## TASK DIRECTIONS:
Search the listing for the word "инфоблока". Copy every line where it is found.

## DATASET CONTENT:
==============================
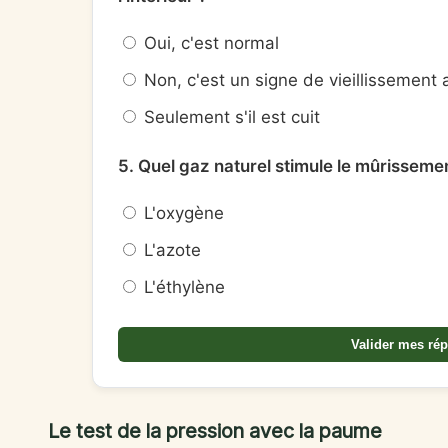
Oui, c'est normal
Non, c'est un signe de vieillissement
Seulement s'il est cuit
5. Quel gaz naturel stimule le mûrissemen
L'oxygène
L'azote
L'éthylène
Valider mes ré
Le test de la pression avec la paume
==============================
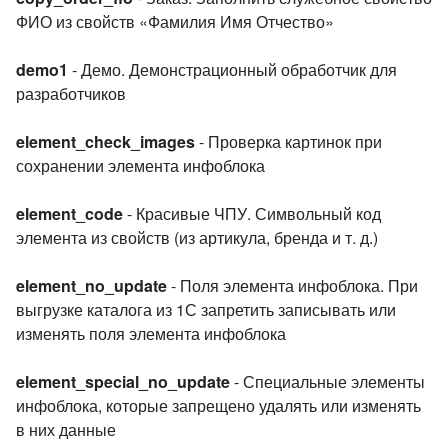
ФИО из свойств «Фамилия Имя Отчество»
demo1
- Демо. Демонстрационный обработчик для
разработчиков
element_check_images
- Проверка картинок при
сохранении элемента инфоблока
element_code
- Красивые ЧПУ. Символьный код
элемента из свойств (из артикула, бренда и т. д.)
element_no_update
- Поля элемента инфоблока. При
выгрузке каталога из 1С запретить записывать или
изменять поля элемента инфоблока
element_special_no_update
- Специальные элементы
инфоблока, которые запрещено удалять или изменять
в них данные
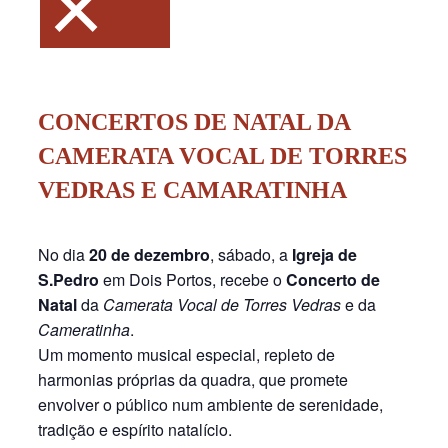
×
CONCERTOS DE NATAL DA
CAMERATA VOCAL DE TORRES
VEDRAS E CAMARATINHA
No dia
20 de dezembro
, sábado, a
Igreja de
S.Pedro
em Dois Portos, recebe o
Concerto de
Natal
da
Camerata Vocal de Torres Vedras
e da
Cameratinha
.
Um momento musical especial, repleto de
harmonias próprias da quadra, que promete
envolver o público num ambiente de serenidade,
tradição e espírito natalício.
==============================
## SOLUTION TO THE EXERCISE:
сохранении элемента инфоблока
- Поля элемента инфоблока. При
изменять поля элемента инфоблока
инфоблока, которые запрещено удалять или изменять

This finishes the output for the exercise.